The U.S. government’s initiative to seize oil tankers carrying sanctioned crude has turned into a significant financial liability, with costs already reaching tens of millions of dollars.
The Trump administration’s campaign to capture vessels transporting oil from Iran, Venezuela, and Russia has encountered unexpected hurdles. A recent ruling from a Washington district court revealed that maintaining these seized assets is exceedingly costly.
Instead of generating revenue, these operations require ongoing financial support from the government, raising doubts about the promised “quick profits” touted by Trump.
A prime example is the tanker Skipper (No. 9304667), seized in December 2025 while transporting Venezuelan oil to Asia. To date:
- The U.S. has spent $47 million on repairs and maintenance for the vessel, which has a market value of only $10 million;
- Storage of the oil onboard costs an additional $450,000 per month;
- The government is expected to incur another $5 million in insurance and crew payments soon.
Officials at the U.S. Department of Justice acknowledge that the costs associated with managing these assets “far exceed standard levels.” Currently, ten such tankers are under U.S. control.
The primary challenge lies in the legal constraints preventing the government from selling the confiscated oil—valued between $120 million and $135 million for the Skipper—without a final court ruling.

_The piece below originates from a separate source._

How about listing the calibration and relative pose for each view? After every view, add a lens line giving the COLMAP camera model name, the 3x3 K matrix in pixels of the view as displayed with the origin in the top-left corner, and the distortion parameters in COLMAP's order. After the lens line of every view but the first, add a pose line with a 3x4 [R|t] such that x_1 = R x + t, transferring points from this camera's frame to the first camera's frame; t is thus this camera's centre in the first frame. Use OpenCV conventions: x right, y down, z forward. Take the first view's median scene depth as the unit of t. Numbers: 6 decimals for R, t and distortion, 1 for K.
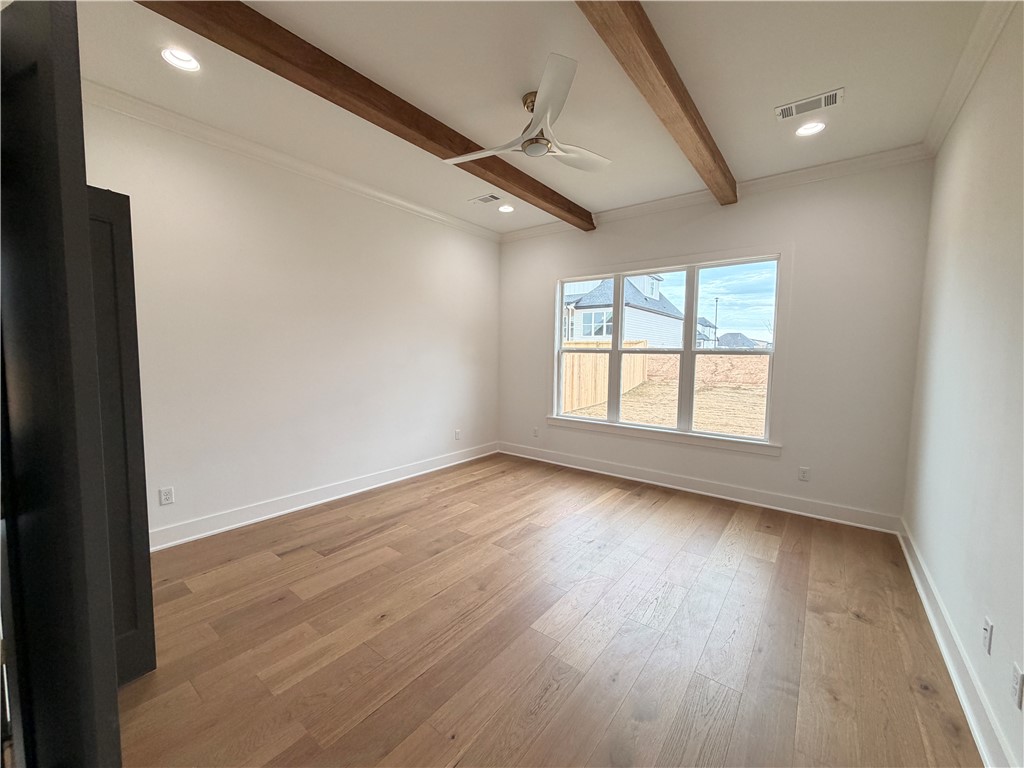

Despite the financial setbacks, the White House plans to expand its campaign, particularly targeting tankers carrying Iranian oil. Administration officials argue that these actions are justified as they hold countries accountable for circumventing sanctions and destabilizing the economies of adversaries.
Prosecutors have already petitioned the court for permission to expedite the sale of the seized cargo to halt further losses. Should the court approve the sale, a portion of the proceeds is intended to be allocated to a fund for victims of terrorism.
The U.S. initiative to seize oil tankers is proving financially burdensome, with maintenance costs far exceeding expectations. Legal constraints complicate the potential sale of confiscated oil, prompting the administration to seek court approval for expedited sales to mitigate losses.